Life After a Mountain Top Experience
Our annual High School Retreat was last weekend and it was powerful or ‘lit’ as the kiddos say. One of the sad realities of “mountain top” experiences such, as a retreat is the fact that we cannot stay there. We have to go back home. This is probably what Peter, James and John felt like after experiencing the Transfiguration of Jesus.
However, leaving from a “mountain top experience” doesn’t mean we can’t take it home with us and re-live it to some extent. Here’s a few tips to help you process and squeeze out every ounce of goodness from these experiences:
- Don’t think of it as being over: We are back home and away from the retreat center, but this does not mean that we cannot continue to ponder and experience everything we entered into during retreat. Did you enjoy the moments of silent meditation? Set aside time to go and do that during the week. Did you love Adoration? Well, we have tons of hours you can sign up to do that right here!
- Surround yourself with retreat peeps! Let’s face it, the theme and content of a retreat is important but people make the experience of retreats amazing. That intentional Christian community is awesome and should be entered into after retreat. Get on SnapChat, Instagram or a good old fashion telephone and get in touch with the people from retreat. Go to daily mass on a Saturday morning. Then, go to the park to throw a football around and end it with a meal or some Carl’s ice cream. Spending quality time with these folks will keep that retreat spirit going AND help it to morph into new experiences with these amazing people.
- Make a commitment to keep working on what God revealed to you during retreat: This is really important. The retreat in and of itself is an experience in time, but the blessings of it can ripple through time. By making a commitment to revisit what God shared with you during the retreat you are allowing the blessings of that retreat to help you grow and really process all that happened during that weekend.

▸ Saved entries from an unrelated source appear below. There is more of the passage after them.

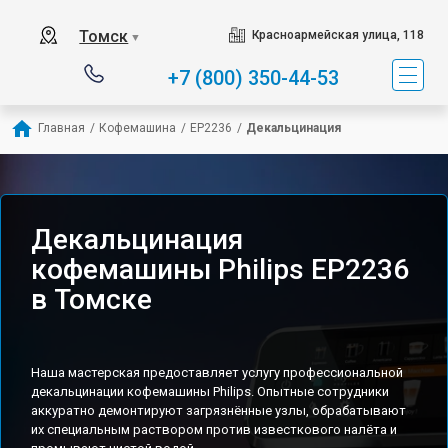
Томск
Красноармейская улица, 118
▼
+7 (800) 350-44-53
Главная
/
Кофемашина
/
EP2236
/
Декальцинация
Декальцинация
кофемашины Philips EP2236
в Томске
Наша мастерская предоставляет услугу профессиональной
декальцинации кофемашины Philips. Опытные сотрудники
аккуратно демонтируют загрязнённые узлы, обрабатывают
их специальным раствором против известкового налёта и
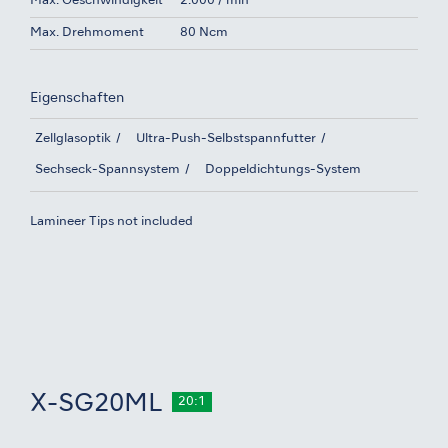
Max. Geschwindigkeit
2.000 / min
Max. Drehmoment
80 Ncm
Eigenschaften
Zellglasoptik
Ultra-Push-Selbstspannfutter
Sechseck-Spannsystem
Doppeldichtungs-System
Lamineer Tips not included
X-SG20ML
20:1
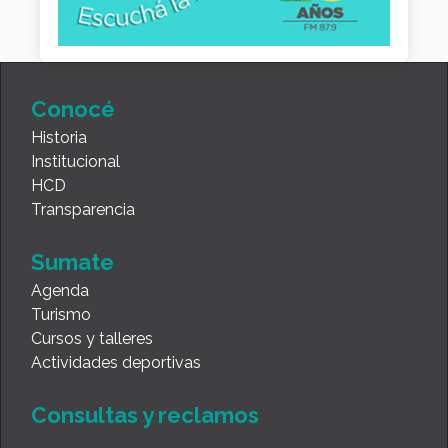
Conocé
Historia
Institucional
HCD
Transparencia
Sumate
Agenda
Turismo
Cursos y talleres
Actividades deportivas
Consultas y reclamos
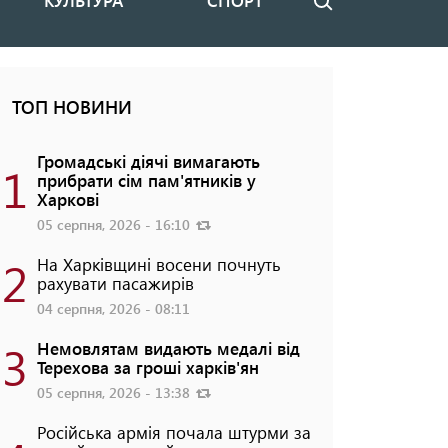
КУЛЬТУРА
СПОРТ
Пошук
ТОП НОВИНИ
Громадські діячі вимагають
1
прибрати сім пам'ятників у
Харкові
05 серпня, 2026 - 16:10
2
На Харківщині восени почнуть
рахувати пасажирів
04 серпня, 2026 - 08:11
3
Немовлятам видають медалі від
Терехова за гроші харків'ян
05 серпня, 2026 - 13:38
Російська армія почала штурми за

- Journal about the experience: This is tied to #3 above. Journaling is a great way of processing a retreat. One of the benefits of this is being able to go back and revisit what you wrote and ponder those thoughts once again. If you are anything like me I forget stuff all the time; so journaling not only helps me process but also recall emotions, frustrations and memories. The other benefit of journaling is that it can take you beyond the retreat. Meaning, that as you process what occurred at retreat you can also discover new things that God is telling you and help you to grow beyond the retreat experience.
- Read the Bible: If you want your relationship with God to grow you need to know Him and you cannot know Him without immersing yourself in the word of God. Start with the Gospels and then keep reading the New Testament. You won’t regret it!

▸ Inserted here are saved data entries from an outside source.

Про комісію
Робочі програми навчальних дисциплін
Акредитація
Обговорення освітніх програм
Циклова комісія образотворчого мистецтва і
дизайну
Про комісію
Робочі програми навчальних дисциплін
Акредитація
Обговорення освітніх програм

- #GetInvolvedBeTransformed: This hashtag is the motto, mantra—whatever you want to call it—of our youth program. Do you want to grow in holiness? Be a better person? Connect with amazing people that will encourage you to live your faith? Then get involved. That’s how you will be transformed and transform others. Don’t be a consumer of faith that expects to receive, and give nothing in return. When you get involved your gifts and talents enter into the body of Christ and the body of Christ is blessed.